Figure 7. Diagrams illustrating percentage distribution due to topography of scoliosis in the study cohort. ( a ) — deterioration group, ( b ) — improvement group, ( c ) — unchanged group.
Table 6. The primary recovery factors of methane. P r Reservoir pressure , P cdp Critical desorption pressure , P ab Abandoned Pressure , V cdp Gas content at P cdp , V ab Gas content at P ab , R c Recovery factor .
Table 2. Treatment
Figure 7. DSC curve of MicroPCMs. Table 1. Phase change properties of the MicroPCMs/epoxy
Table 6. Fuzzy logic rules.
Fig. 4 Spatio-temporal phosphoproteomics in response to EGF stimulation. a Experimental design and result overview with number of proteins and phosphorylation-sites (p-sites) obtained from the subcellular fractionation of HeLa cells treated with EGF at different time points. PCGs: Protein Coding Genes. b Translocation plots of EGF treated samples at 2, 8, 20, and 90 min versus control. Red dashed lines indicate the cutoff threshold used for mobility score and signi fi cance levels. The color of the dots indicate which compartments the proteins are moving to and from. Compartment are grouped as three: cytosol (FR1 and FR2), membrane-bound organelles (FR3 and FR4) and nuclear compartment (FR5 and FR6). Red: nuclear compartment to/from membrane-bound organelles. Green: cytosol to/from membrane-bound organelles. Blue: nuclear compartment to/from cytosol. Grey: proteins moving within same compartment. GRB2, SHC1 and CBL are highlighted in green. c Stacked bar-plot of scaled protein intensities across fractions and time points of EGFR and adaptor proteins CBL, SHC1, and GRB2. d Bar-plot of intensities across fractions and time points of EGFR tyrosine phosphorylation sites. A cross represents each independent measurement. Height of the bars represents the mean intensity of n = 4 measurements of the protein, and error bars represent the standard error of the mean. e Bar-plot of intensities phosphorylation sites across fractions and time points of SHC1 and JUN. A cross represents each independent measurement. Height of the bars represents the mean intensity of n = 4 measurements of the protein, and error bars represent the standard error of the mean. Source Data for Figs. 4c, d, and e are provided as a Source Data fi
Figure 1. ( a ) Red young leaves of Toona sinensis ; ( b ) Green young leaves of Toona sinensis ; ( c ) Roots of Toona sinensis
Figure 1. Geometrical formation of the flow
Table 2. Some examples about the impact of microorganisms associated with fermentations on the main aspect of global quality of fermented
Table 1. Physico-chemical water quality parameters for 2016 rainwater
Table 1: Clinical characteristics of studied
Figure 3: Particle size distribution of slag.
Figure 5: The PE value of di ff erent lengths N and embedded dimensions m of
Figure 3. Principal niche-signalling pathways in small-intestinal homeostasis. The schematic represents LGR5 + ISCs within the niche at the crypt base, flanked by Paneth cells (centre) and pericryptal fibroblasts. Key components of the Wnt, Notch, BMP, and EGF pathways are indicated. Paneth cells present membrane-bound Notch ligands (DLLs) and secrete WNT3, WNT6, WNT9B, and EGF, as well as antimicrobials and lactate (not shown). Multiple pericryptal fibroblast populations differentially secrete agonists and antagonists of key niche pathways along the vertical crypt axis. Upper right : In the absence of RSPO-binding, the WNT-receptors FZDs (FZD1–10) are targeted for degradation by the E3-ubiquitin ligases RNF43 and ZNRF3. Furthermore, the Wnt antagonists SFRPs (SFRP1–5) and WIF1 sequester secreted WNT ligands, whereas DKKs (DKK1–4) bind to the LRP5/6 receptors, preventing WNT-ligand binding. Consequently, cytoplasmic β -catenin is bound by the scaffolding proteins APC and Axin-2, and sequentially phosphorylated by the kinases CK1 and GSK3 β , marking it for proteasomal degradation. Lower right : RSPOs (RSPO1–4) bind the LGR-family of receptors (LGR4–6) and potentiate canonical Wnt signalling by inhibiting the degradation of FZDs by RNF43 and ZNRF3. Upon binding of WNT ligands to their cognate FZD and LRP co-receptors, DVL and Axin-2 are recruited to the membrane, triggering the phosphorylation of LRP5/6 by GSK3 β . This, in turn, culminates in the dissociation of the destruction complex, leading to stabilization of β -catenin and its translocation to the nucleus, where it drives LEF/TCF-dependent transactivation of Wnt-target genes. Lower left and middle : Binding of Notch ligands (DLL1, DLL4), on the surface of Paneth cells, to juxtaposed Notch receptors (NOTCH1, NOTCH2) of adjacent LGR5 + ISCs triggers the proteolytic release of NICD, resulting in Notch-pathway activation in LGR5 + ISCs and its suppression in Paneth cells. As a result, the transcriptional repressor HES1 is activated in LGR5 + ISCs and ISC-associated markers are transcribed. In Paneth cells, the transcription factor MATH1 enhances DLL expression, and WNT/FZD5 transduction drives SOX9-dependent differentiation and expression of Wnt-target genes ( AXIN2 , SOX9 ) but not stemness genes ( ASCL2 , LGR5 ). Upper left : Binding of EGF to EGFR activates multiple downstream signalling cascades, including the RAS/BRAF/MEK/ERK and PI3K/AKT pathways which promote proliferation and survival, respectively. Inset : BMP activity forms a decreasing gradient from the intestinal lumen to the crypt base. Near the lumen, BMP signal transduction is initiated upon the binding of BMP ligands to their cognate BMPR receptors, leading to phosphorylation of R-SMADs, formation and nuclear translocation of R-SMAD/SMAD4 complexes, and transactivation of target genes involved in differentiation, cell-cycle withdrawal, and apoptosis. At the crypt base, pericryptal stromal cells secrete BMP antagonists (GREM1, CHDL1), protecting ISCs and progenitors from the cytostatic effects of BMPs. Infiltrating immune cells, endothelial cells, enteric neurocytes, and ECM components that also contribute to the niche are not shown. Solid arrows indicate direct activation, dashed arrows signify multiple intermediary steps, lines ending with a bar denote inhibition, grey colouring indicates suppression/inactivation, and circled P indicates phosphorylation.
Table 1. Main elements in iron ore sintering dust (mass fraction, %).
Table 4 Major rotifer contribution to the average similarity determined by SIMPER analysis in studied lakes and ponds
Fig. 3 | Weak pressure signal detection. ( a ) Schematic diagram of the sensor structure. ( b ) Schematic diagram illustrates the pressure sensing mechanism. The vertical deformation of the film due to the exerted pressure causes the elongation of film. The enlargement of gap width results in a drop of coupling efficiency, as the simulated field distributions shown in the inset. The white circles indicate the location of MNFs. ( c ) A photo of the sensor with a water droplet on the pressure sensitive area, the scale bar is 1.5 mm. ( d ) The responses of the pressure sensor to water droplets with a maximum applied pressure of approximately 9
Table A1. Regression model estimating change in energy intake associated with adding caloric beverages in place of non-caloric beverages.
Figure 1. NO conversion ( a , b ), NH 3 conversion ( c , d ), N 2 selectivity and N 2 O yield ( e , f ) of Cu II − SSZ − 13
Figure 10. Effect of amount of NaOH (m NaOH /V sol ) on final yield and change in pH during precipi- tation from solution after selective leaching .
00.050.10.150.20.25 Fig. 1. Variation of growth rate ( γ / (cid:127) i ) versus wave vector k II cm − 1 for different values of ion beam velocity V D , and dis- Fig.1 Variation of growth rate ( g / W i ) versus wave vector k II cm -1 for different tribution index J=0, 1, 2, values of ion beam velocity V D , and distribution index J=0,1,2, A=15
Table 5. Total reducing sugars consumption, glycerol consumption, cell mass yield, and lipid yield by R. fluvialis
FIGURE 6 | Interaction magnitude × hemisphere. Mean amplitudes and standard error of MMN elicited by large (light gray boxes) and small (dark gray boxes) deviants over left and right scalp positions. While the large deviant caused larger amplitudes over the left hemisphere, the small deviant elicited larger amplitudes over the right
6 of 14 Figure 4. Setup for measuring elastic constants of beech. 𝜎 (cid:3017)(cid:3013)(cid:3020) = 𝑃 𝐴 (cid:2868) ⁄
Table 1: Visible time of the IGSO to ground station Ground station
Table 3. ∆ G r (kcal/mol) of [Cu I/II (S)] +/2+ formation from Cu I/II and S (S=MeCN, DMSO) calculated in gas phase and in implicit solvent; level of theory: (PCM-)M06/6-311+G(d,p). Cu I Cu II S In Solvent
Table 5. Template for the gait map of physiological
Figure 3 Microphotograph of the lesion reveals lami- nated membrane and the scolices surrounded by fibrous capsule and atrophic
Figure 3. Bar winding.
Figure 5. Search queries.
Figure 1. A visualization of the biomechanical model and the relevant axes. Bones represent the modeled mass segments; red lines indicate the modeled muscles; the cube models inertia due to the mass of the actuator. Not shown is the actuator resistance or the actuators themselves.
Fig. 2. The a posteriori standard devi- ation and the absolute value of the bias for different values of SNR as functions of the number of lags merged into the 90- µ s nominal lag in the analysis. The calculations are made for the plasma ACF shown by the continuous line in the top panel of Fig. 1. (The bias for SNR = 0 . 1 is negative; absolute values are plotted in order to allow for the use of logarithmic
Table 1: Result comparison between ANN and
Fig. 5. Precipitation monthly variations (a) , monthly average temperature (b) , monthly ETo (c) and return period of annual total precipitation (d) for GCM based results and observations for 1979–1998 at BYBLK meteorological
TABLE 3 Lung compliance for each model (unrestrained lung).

....

#### [What is required]
Transcribe, exactly and without additions, the lines of the records above, beginning with the line that contains "Table 1: Visible" and ending with the line that contains "Table 5. Template", both included.

#### [Exercise response]
Table 1: Visible time of the IGSO to ground station Ground station
Table 3. ∆ G r (kcal/mol) of [Cu I/II (S)] +/2+ formation from Cu I/II and S (S=MeCN, DMSO) calculated in gas phase and in implicit solvent; level of theory: (PCM-)M06/6-311+G(d,p). Cu I Cu II S In Solvent
Table 5. Template for the gait map of physiological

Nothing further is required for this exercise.